INDIANAPOLIS — Authorities said they have confirmed at least three deaths after a stage collapsed Saturday night during a storm at the Indiana State Fair, where the country group Sugarland was set to perform.
About two dozen people were reported injured in the incident at the fairgrounds in Indianapolis. Strong winds caused the stage rigging for the outdoor concert to collapse, trapping and injuring concert-goers shortly before 9 p.m.
No one was performing at the time. The opening act had finished, and the crowd was waiting for Sugarland to take the stage.
Indiana State Police did not immediately return phone messages to The Associated Press to comment on the deaths. But the Indianapolis Star and WTHR reported that three people died, based on information released by authorities. Details on the conditions of those injured were not immediately known.

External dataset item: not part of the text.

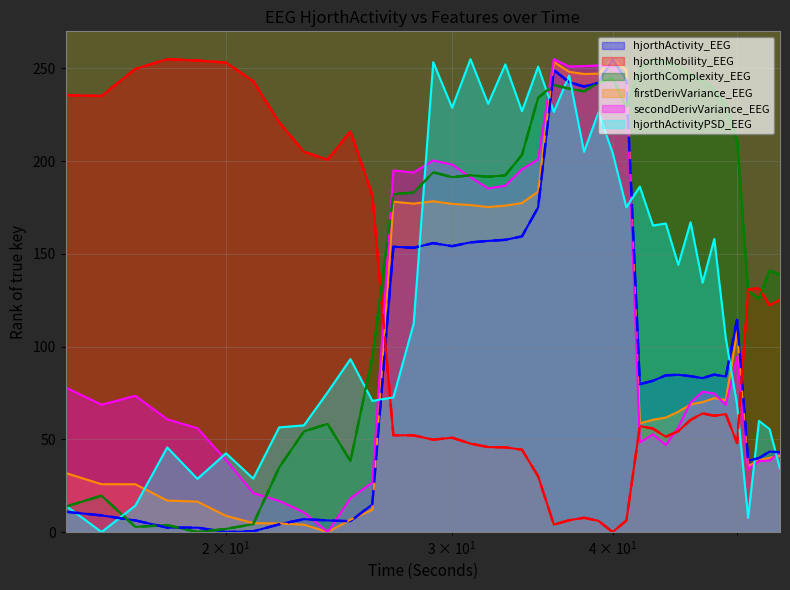

What is the difference between the maximum and minimum values in the hjorthComplexity_EEG series?

255.0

Emergency crews were called to the scene, and workers were setting up a command center to tend to those who were injured.

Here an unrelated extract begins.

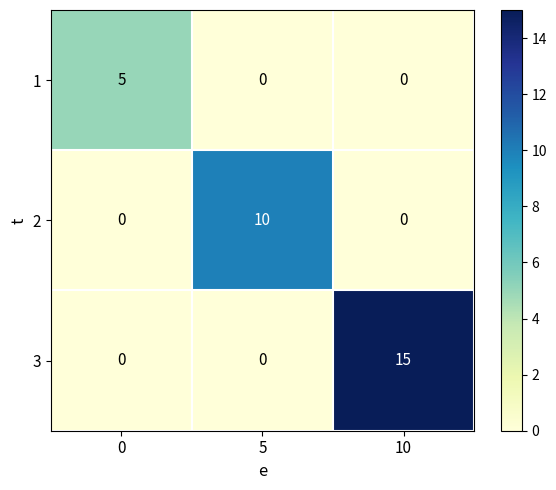

How many categories are shown in the chart?

3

The collapse came as thousands of concert-goers were being evacuated from the fairground grandstand to a nearby coliseum when a wind gust brought down the stage rigging. The rigging fell onto an area where some fans were seated.
"It was like it was in slow motion," concert-goer Amy Weathers told the Star. "You couldn't believe it was actually happening."

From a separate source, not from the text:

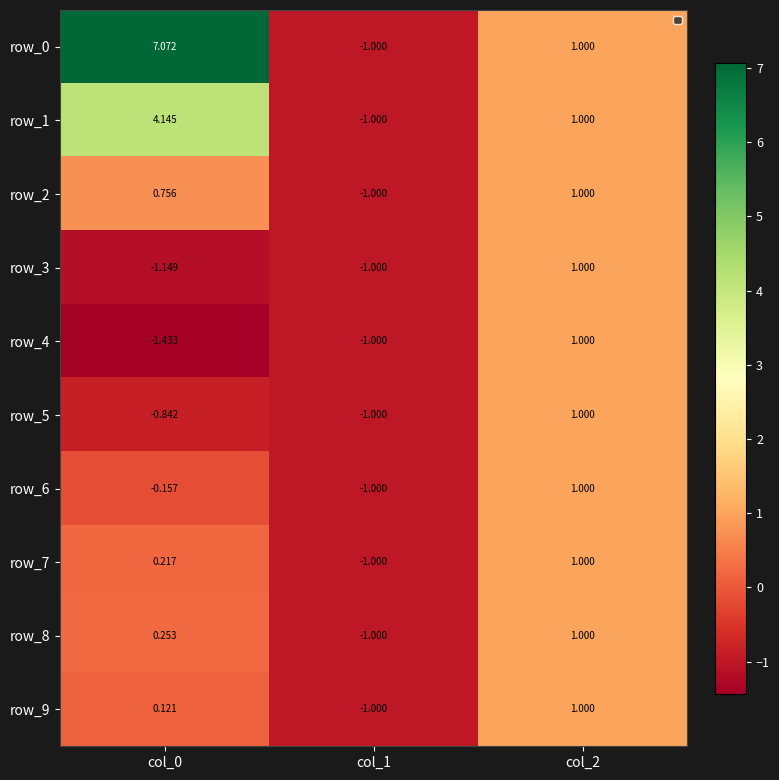

How many positive values does the row_5 series have?

1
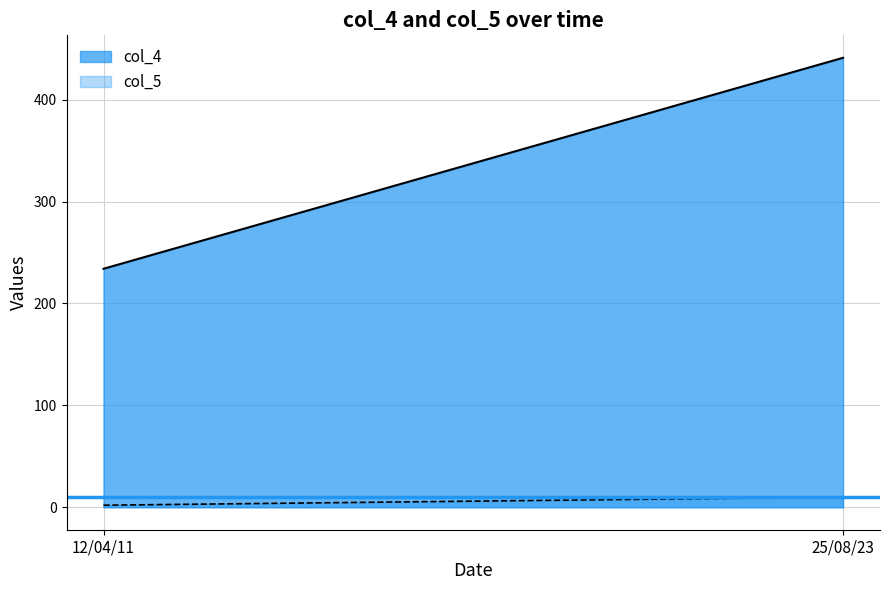

How many categories are shown in the chart?

2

Those who were injured were being moved to a tunnel below the stage, the newspaper reported.
Associated Press photographer Darron Cummings was in the audience attending the concert as a fan shortly before the collapse. He said an announcer gave the crowd instructions on how to evacuate if the weather worsened, but said they hoped to get Sugarland on stage soon.
Cummings said he and his friends went ahead and sought shelter in a nearby barn after seeing the weather radar.
"Then we heard screams. We heard people just come running," Cummings told the AP.
Witnesses told WTHR that some of the injured were in a VIP section in front of the stage known as the "Sugar Pit." The witnesses said a wall of dirt, dust, rain and wind came up the main thoroughfare of the fairgrounds just before the collapse.
"Panic kicked in when they seen the dust bowl coming in from the Midway," concert-goer Darryl Cox told WTHR.
Another person at the concert, Emily Davis, told WTHR that there was lightning and the sky had gotten dark but it wasn't raining when the wind suddenly toppled the rigging.
"It was horrible, people were running and going crazy," she said.